At this point, I get the sense that In Rainbows is a series of pretty Radiohead songs with no standout to hold onto, with a huge, rocking B-side (“Bodysnatchers”) wedged in to give the album some much-needed balls. I decide to remove “Bodysnatchers” and listen to it again. (If there is no cohesive physical construct to this puppy, I can mess with it however I please.)
But something is missing. It’s too calm, too slow, too one-note. “Bodysnatchers” goes back in. And while it remains an anomaly, it’s a much needed one. Thom shrieks, with hog-tied rage, a declaration that atomizes and floats like dust motes in the scattered rays of sunlight found in the rest of the album: IT’S THE 21ST CENTURY, he says. I’M ALIVE.
Every inscrutable album has a key that unlocks it, and “Bodysnatchers” is that key for me. It soon becomes my favorite song, shortly followed by the rest.
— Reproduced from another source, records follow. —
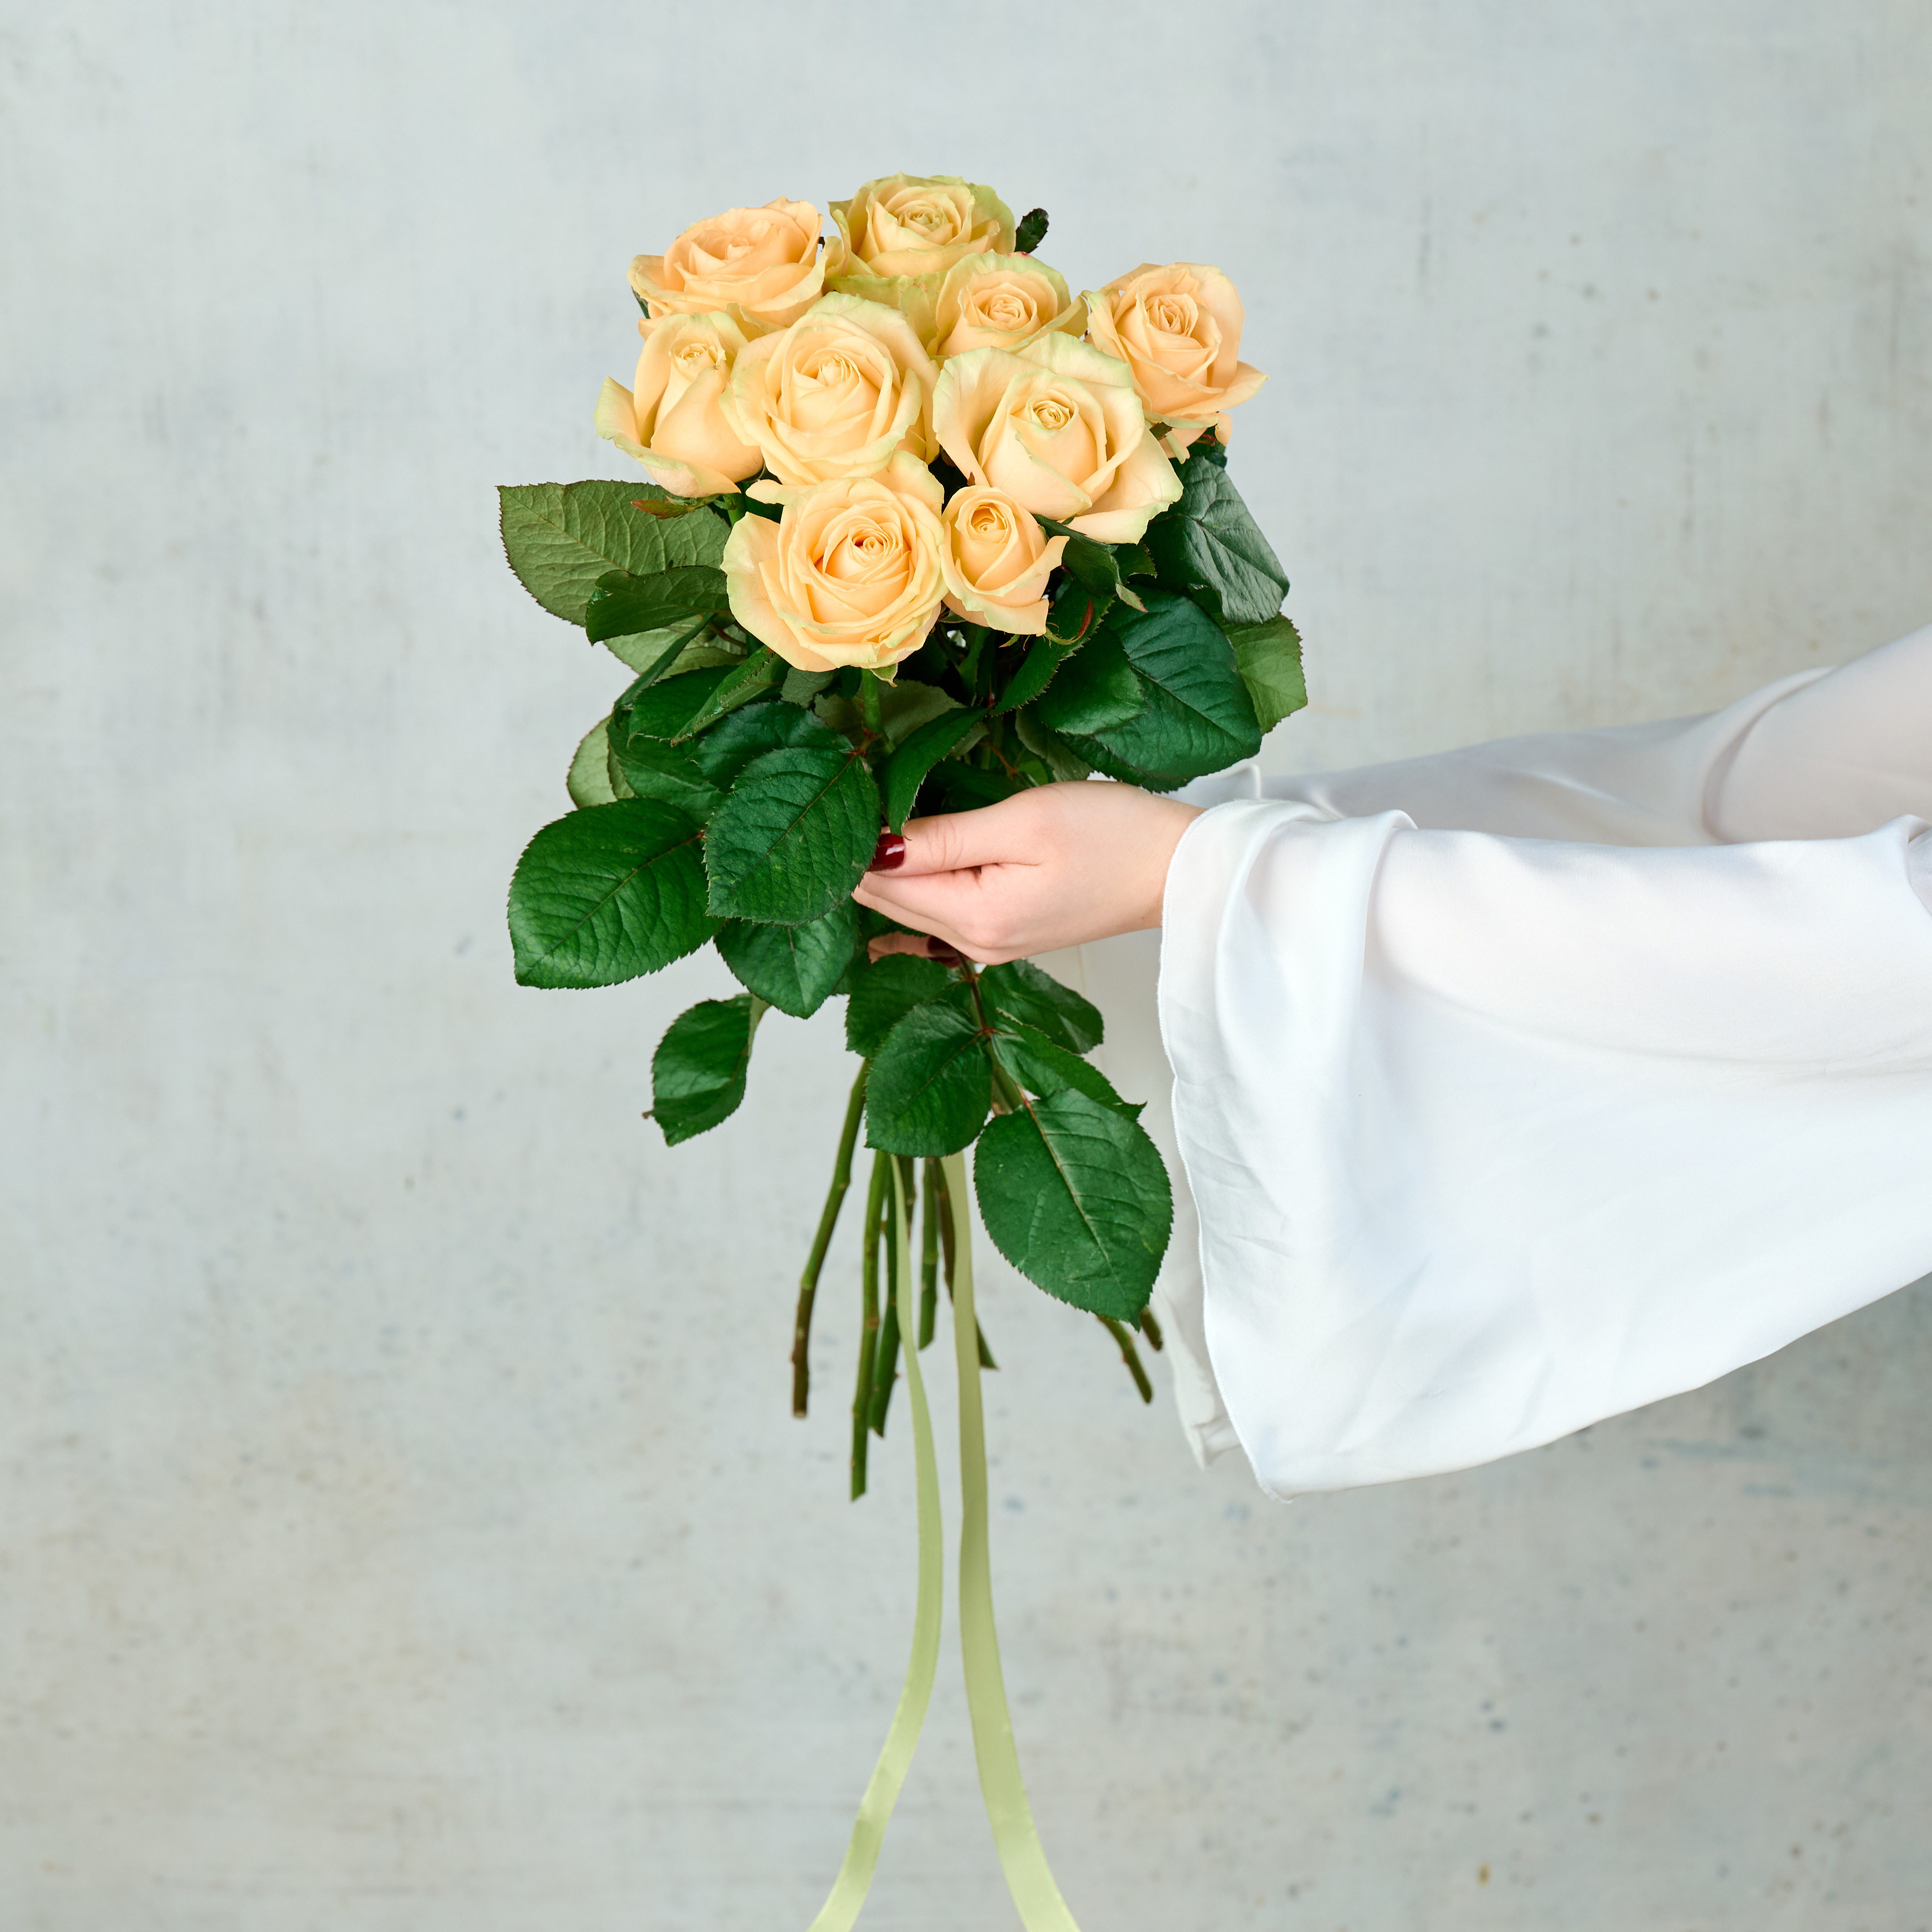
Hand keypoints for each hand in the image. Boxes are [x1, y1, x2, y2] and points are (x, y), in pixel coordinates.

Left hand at [853, 781, 1202, 964]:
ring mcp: (990, 945)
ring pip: (908, 911)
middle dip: (858, 860)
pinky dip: (909, 898)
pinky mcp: (1006, 934)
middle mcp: (975, 944)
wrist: (1177, 870)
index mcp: (974, 918)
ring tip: (852, 828)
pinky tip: (884, 884)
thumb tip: (873, 846)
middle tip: (835, 806)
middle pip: (887, 903)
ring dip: (883, 874)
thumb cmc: (1113, 836)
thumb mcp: (1022, 822)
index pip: (882, 882)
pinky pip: (935, 922)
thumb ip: (944, 838)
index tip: (835, 796)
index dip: (853, 840)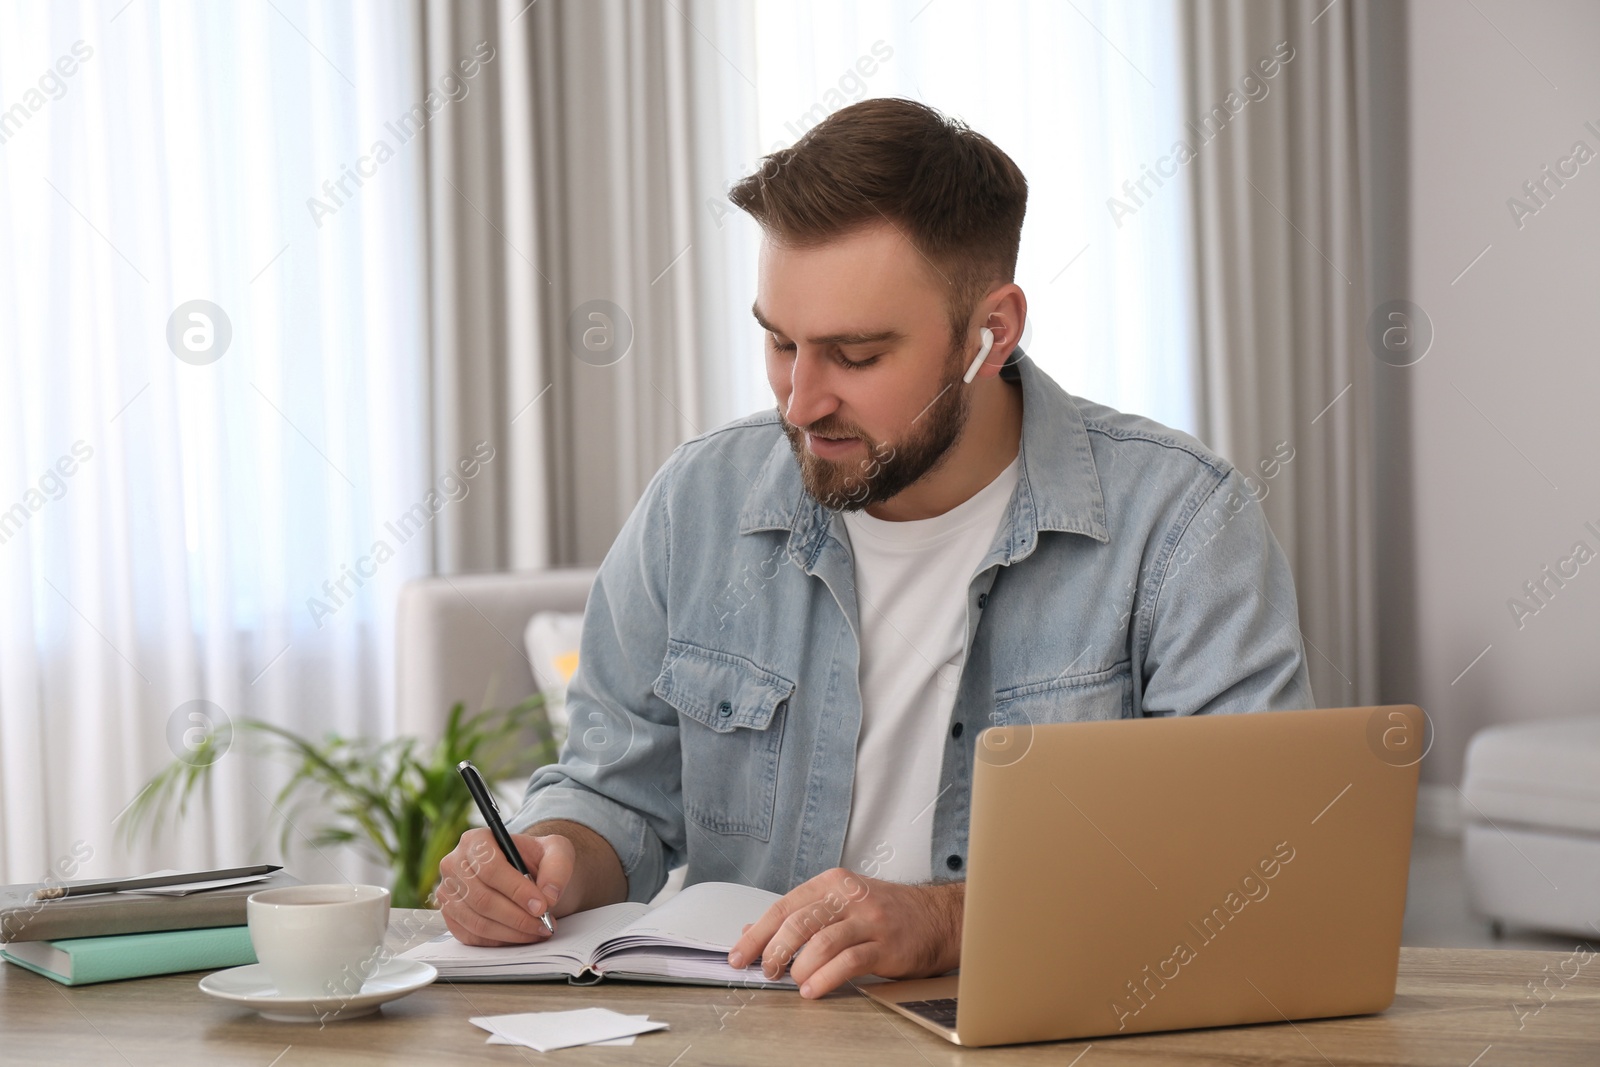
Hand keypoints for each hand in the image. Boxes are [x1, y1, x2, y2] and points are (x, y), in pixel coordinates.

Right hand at [435, 827, 574, 945]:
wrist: (526, 871)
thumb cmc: (537, 859)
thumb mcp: (556, 850)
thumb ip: (557, 867)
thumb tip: (549, 896)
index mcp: (476, 841)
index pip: (490, 868)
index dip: (517, 891)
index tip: (542, 906)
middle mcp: (454, 865)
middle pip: (482, 899)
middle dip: (517, 918)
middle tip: (544, 924)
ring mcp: (448, 893)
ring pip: (477, 922)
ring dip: (511, 933)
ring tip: (538, 931)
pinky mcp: (450, 917)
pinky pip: (472, 936)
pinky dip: (499, 941)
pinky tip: (520, 936)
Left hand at [727, 869, 963, 998]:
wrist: (938, 918)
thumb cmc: (885, 913)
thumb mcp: (839, 904)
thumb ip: (798, 916)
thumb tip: (750, 931)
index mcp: (832, 883)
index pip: (784, 906)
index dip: (757, 933)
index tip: (738, 956)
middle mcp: (849, 896)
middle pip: (799, 922)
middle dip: (774, 951)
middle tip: (766, 972)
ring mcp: (869, 920)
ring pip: (822, 941)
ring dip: (799, 967)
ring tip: (792, 982)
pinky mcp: (886, 945)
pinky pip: (849, 962)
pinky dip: (826, 978)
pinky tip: (813, 989)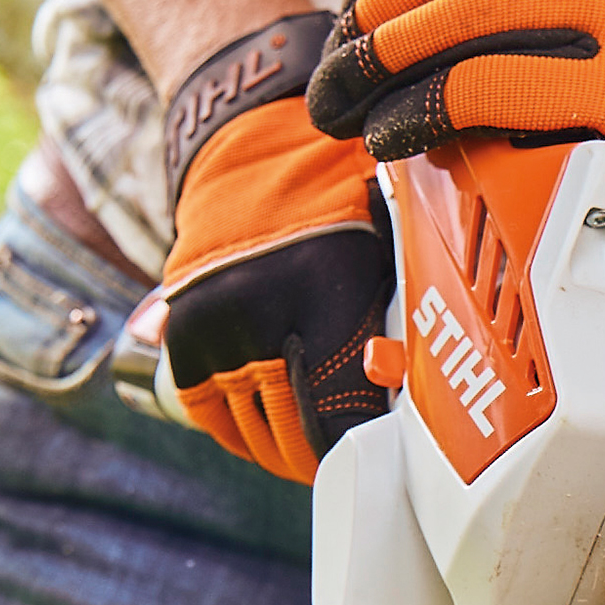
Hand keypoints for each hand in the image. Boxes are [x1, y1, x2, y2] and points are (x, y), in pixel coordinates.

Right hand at [158, 13, 392, 481]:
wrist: (256, 140)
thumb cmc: (347, 194)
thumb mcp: (394, 242)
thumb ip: (404, 316)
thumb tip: (424, 392)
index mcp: (328, 289)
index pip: (343, 408)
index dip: (361, 444)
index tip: (379, 455)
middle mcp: (263, 308)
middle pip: (294, 426)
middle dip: (323, 456)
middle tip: (347, 464)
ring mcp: (215, 319)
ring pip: (248, 424)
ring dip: (279, 450)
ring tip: (307, 457)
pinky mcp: (180, 323)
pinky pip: (203, 406)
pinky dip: (233, 431)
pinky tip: (261, 437)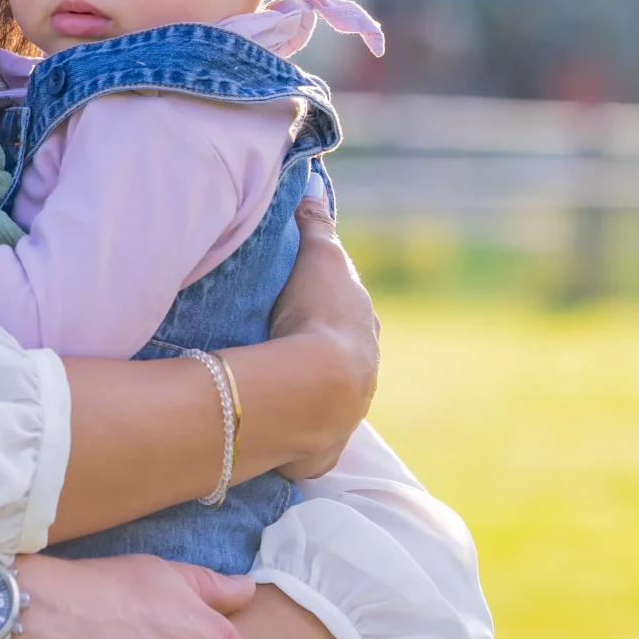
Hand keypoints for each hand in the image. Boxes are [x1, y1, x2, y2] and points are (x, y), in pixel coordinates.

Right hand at [246, 201, 379, 479]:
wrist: (316, 386)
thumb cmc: (318, 314)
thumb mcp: (318, 257)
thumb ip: (315, 225)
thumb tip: (313, 188)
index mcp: (364, 331)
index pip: (352, 315)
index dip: (331, 307)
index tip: (308, 304)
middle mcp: (363, 375)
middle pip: (343, 361)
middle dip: (321, 355)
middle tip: (286, 347)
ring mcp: (344, 416)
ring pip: (327, 401)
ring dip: (307, 395)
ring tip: (274, 389)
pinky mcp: (319, 450)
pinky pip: (307, 443)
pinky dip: (294, 438)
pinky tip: (275, 435)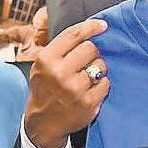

Each song is thrown into new relief – instead of sounding vaguely conflicted and very pretty, the songs begin to come to life. Soon, all the songs seem to make small declarations. This is what good albums are supposed to do. They reveal glimpses of the big picture, whatever it is, and the rest of it is up to you to find.
Radiohead has chosen to provide no guidance or comfort in terms of album art, and they leave it up to us to figure out how much we value what they do. So finally, we look to the music itself, and we each start from our own place."